INSTRUCTIONS TO FOLLOW
Can you repeat the records below word for word, from their first line through the line with "Dot at: (348, 311)", with that line included?

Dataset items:
* * * * *

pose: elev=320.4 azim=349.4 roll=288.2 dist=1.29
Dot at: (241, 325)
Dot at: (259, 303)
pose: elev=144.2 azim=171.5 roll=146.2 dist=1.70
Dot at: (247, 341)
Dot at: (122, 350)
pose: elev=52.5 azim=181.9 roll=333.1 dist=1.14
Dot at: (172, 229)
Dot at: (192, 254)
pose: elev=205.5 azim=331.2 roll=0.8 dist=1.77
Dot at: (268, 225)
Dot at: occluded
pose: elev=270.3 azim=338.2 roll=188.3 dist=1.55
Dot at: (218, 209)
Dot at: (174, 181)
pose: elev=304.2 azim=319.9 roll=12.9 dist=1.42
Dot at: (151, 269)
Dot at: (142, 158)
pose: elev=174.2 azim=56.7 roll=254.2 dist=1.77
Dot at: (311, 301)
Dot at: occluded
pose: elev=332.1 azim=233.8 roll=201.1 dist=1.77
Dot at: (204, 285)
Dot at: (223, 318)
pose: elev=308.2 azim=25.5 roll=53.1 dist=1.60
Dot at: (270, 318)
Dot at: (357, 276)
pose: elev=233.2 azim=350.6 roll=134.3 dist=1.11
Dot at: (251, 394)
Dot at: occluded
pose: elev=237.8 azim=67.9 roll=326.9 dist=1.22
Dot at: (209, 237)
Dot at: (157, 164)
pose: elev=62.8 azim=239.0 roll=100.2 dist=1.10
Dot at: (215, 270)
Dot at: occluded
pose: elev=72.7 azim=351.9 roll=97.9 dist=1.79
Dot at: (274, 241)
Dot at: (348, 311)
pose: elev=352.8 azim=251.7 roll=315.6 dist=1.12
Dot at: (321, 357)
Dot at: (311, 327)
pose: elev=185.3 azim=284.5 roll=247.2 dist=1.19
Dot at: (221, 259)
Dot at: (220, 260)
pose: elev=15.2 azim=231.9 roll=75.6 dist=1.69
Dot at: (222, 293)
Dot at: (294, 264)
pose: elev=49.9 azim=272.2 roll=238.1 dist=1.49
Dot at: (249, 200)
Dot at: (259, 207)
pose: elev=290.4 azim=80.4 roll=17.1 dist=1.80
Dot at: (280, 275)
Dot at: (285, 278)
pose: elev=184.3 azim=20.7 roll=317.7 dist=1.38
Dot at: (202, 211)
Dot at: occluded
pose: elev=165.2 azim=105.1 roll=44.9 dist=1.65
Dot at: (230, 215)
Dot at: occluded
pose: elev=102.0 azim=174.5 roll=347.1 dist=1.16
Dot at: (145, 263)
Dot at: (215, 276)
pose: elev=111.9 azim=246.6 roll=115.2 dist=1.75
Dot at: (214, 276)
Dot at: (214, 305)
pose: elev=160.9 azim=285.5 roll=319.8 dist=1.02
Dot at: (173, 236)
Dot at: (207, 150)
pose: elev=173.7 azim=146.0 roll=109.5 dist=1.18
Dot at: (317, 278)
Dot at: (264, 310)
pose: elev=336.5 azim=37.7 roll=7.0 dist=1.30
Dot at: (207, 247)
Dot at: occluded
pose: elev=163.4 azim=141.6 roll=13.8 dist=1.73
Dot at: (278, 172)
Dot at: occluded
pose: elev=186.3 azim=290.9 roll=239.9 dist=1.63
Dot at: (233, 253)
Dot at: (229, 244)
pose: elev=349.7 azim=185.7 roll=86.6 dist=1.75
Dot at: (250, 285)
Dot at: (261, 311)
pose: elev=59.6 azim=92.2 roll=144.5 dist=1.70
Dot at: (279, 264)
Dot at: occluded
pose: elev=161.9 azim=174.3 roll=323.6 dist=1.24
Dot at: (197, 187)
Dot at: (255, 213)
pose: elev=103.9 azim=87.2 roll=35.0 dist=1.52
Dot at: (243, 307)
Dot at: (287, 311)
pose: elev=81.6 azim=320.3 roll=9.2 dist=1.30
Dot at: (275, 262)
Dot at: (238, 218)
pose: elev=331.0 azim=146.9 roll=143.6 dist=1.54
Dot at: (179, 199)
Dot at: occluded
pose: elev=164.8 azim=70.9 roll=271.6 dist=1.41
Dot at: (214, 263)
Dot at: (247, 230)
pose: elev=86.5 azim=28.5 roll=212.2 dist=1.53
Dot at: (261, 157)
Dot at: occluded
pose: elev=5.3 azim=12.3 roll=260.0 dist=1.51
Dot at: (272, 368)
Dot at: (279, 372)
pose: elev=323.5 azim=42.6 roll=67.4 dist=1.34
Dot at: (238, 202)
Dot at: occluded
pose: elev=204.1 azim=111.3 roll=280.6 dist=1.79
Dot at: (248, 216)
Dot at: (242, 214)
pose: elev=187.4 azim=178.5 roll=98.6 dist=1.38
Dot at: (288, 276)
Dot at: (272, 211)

* * * * *

THE ANSWER
pose: elev=320.4 azim=349.4 roll=288.2 dist=1.29
Dot at: (241, 325)
Dot at: (259, 303)
pose: elev=144.2 azim=171.5 roll=146.2 dist=1.70
Dot at: (247, 341)
Dot at: (122, 350)
pose: elev=52.5 azim=181.9 roll=333.1 dist=1.14
Dot at: (172, 229)
Dot at: (192, 254)
pose: elev=205.5 azim=331.2 roll=0.8 dist=1.77
Dot at: (268, 225)
Dot at: occluded
pose: elev=270.3 azim=338.2 roll=188.3 dist=1.55
Dot at: (218, 209)
Dot at: (174, 181)
pose: elev=304.2 azim=319.9 roll=12.9 dist=1.42
Dot at: (151, 269)
Dot at: (142, 158)
pose: elev=174.2 azim=56.7 roll=254.2 dist=1.77
Dot at: (311, 301)
Dot at: occluded
pose: elev=332.1 azim=233.8 roll=201.1 dist=1.77
Dot at: (204, 285)
Dot at: (223, 318)
pose: elev=308.2 azim=25.5 roll=53.1 dist=1.60
Dot at: (270, 318)
Dot at: (357, 276)
pose: elev=233.2 azim=350.6 roll=134.3 dist=1.11
Dot at: (251, 394)
Dot at: occluded
pose: elev=237.8 azim=67.9 roll=326.9 dist=1.22
Dot at: (209, 237)
Dot at: (157, 164)
pose: elev=62.8 azim=239.0 roll=100.2 dist=1.10
Dot at: (215, 270)
Dot at: occluded
pose: elev=72.7 azim=351.9 roll=97.9 dist=1.79
Dot at: (274, 241)
Dot at: (348, 311)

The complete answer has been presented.